Reproduce the records starting at the line containing "Q: What is the count of sachets?" and running through the end of the records, both ends included. Leave the pictures out of your answer.
## Begin Given data
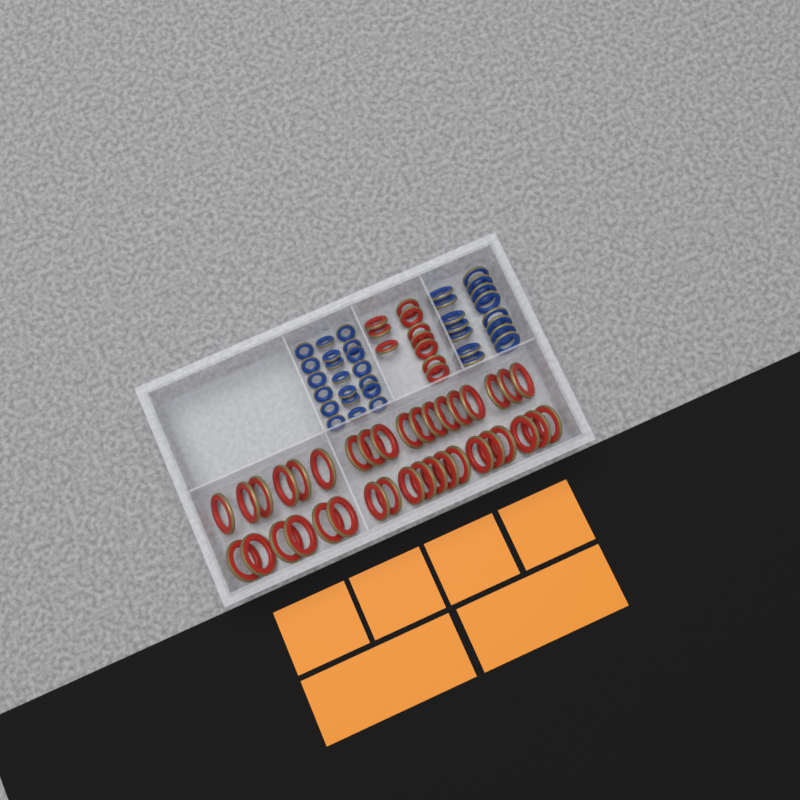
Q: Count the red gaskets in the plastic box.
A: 47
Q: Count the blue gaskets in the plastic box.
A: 35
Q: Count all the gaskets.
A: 82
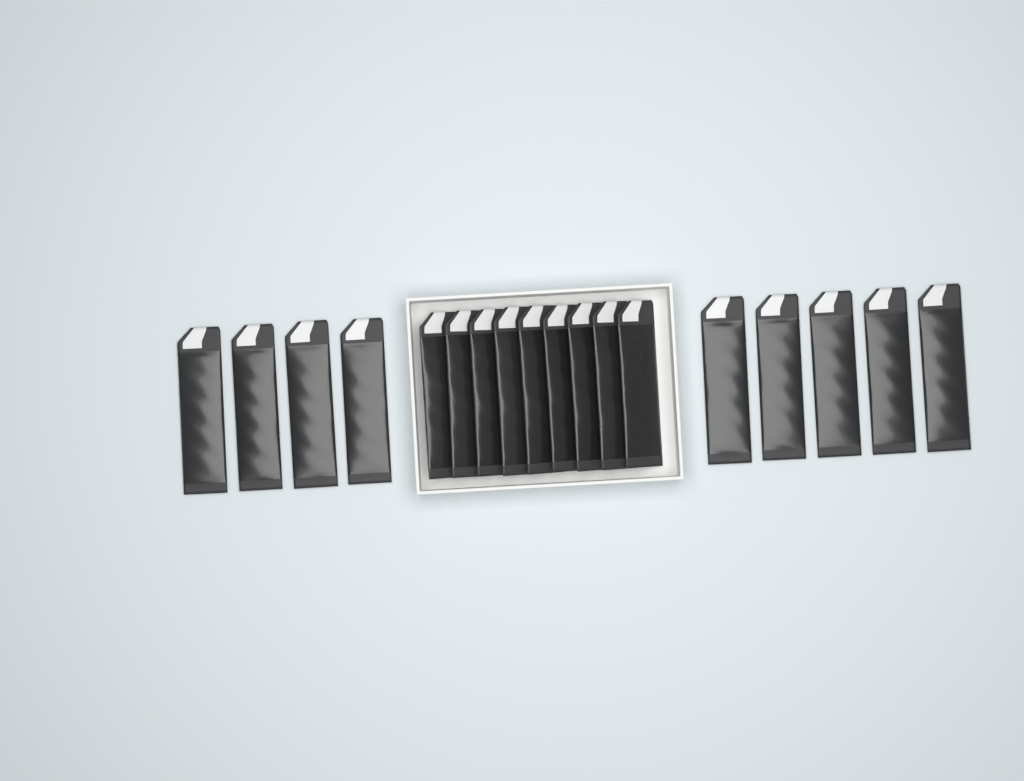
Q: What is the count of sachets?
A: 18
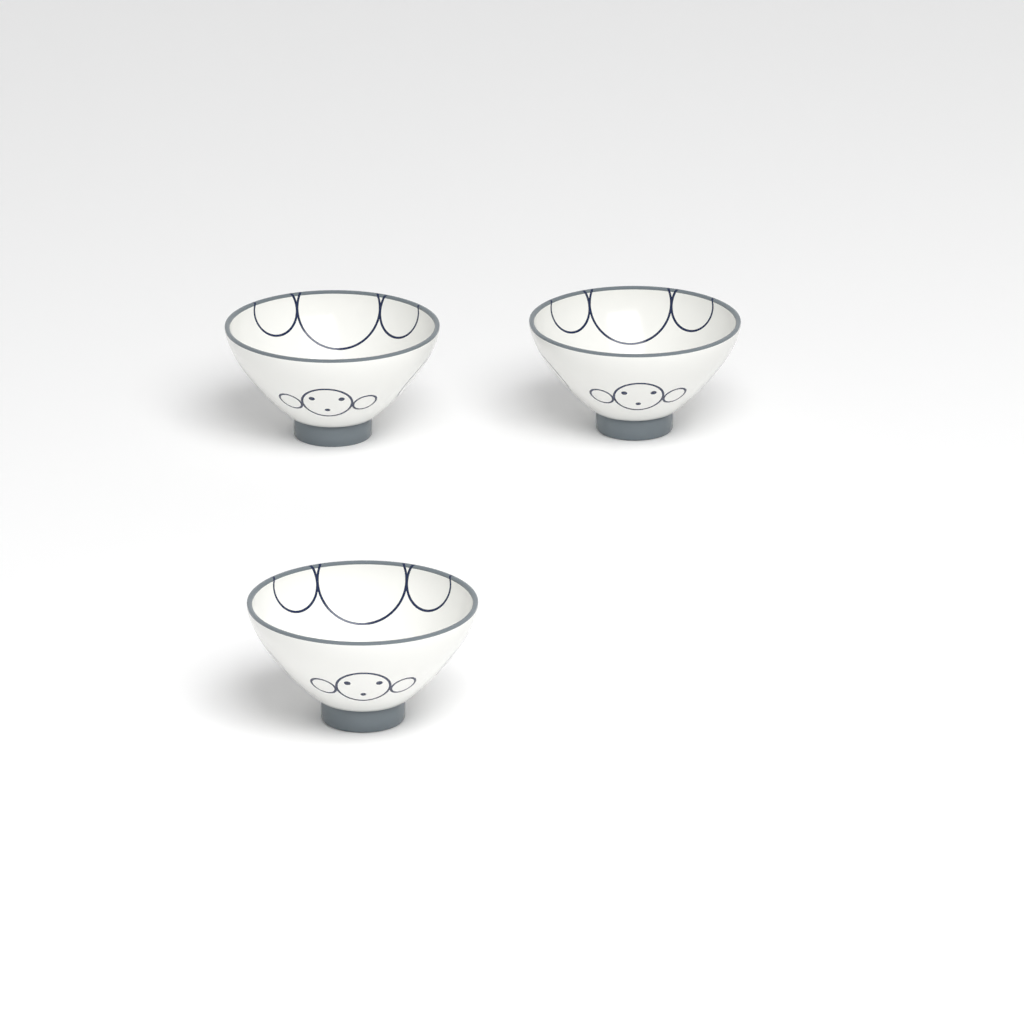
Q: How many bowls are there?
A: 3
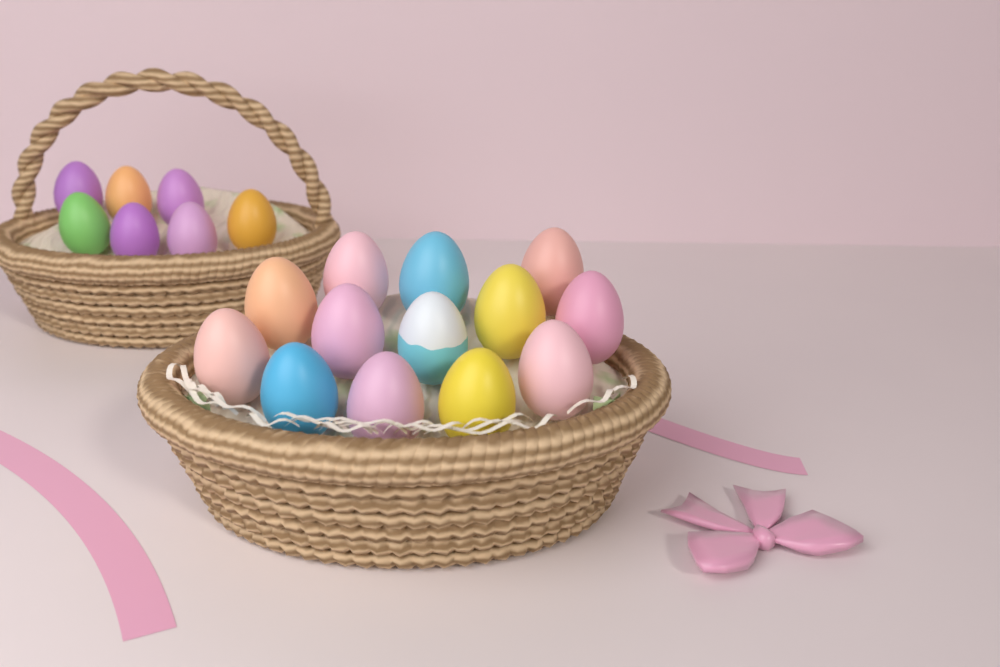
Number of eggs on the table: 20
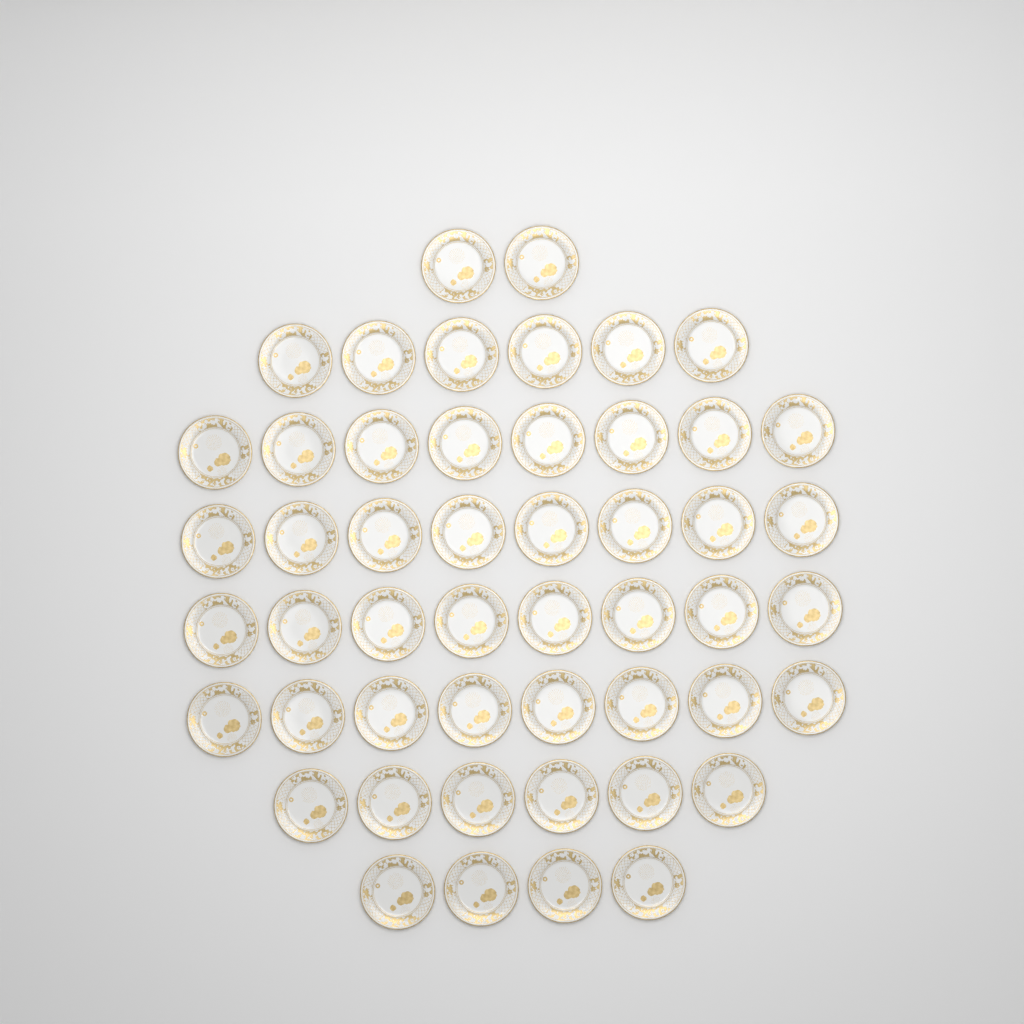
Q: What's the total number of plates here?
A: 50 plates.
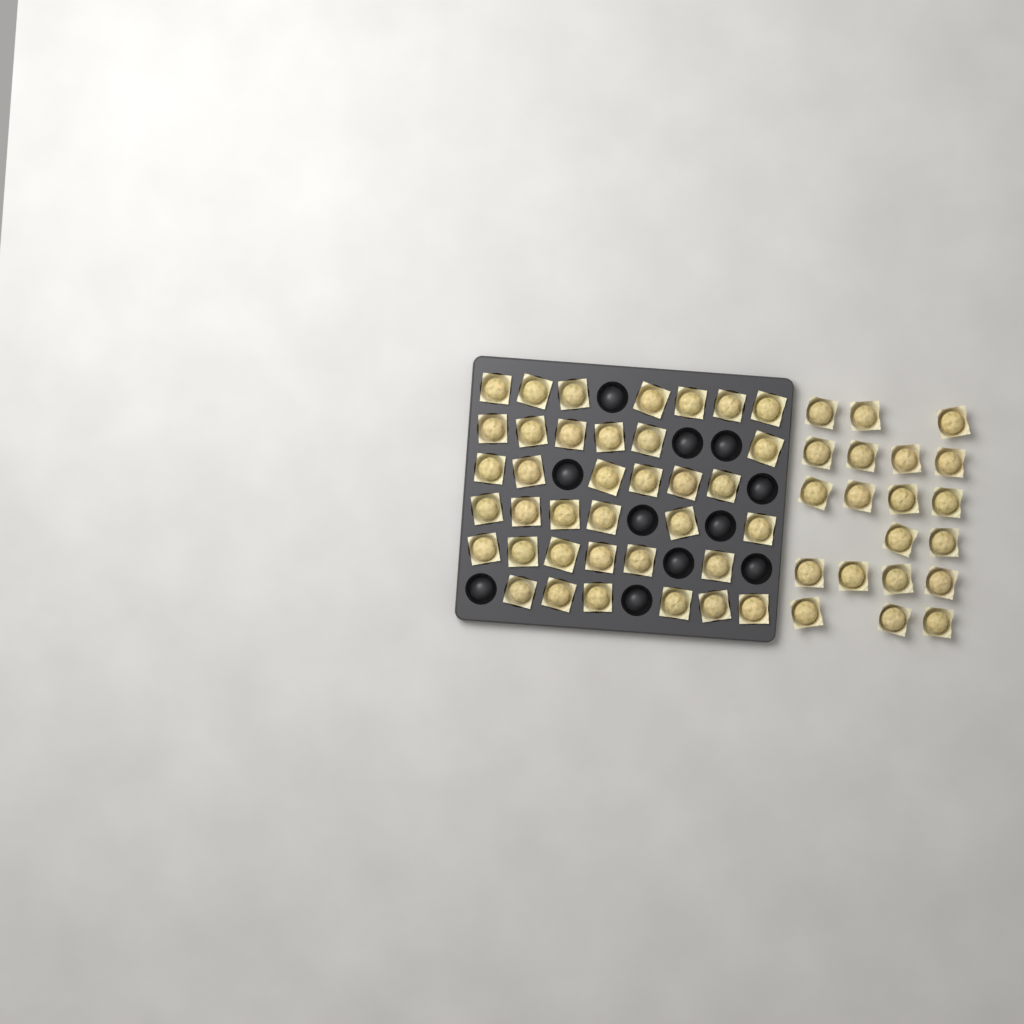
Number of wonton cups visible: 57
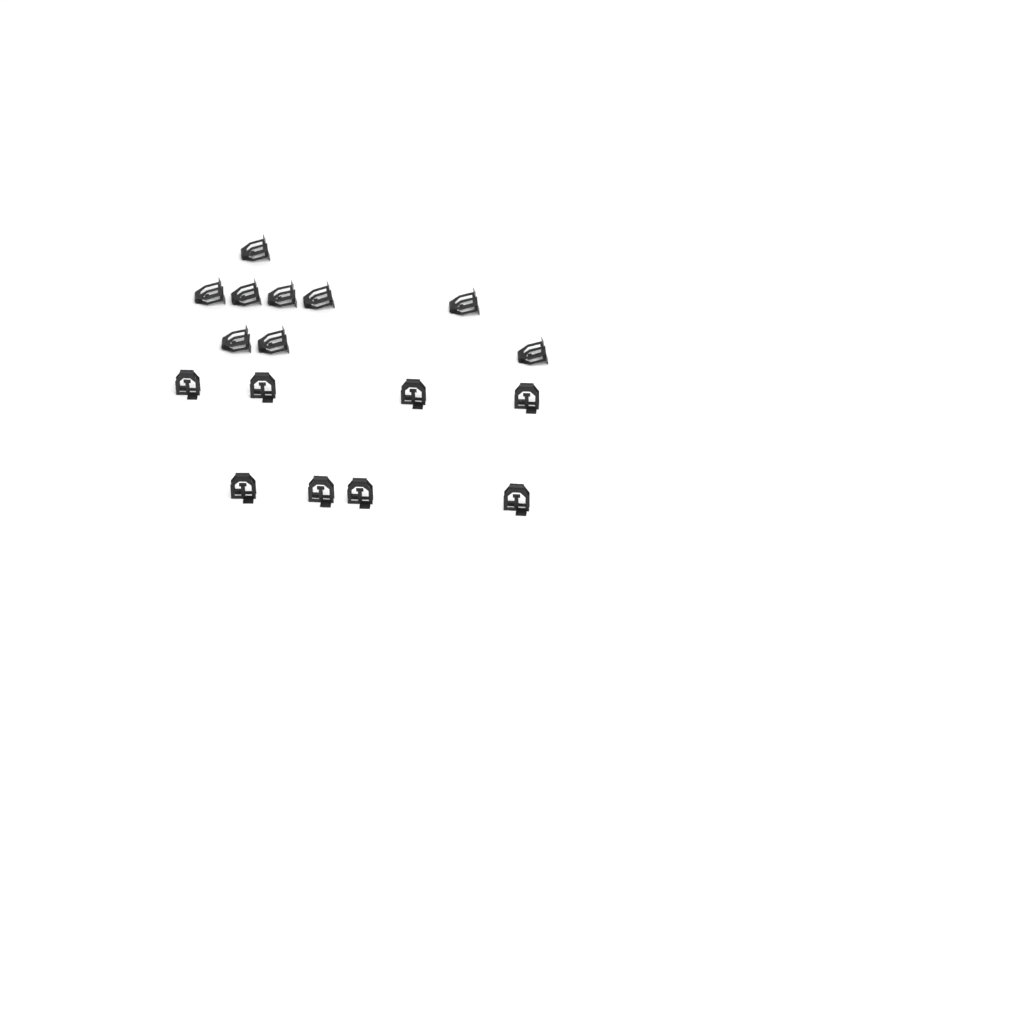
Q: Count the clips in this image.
## End Given data
*The answer*.
Q: What is the count of sachets?
A: 18
Q: How many bowls are there?
A: 3
Number of eggs on the table: 20
Q: What's the total number of plates here?
A: 50 plates.
Number of wonton cups visible: 57
Q: Count the clips in this image.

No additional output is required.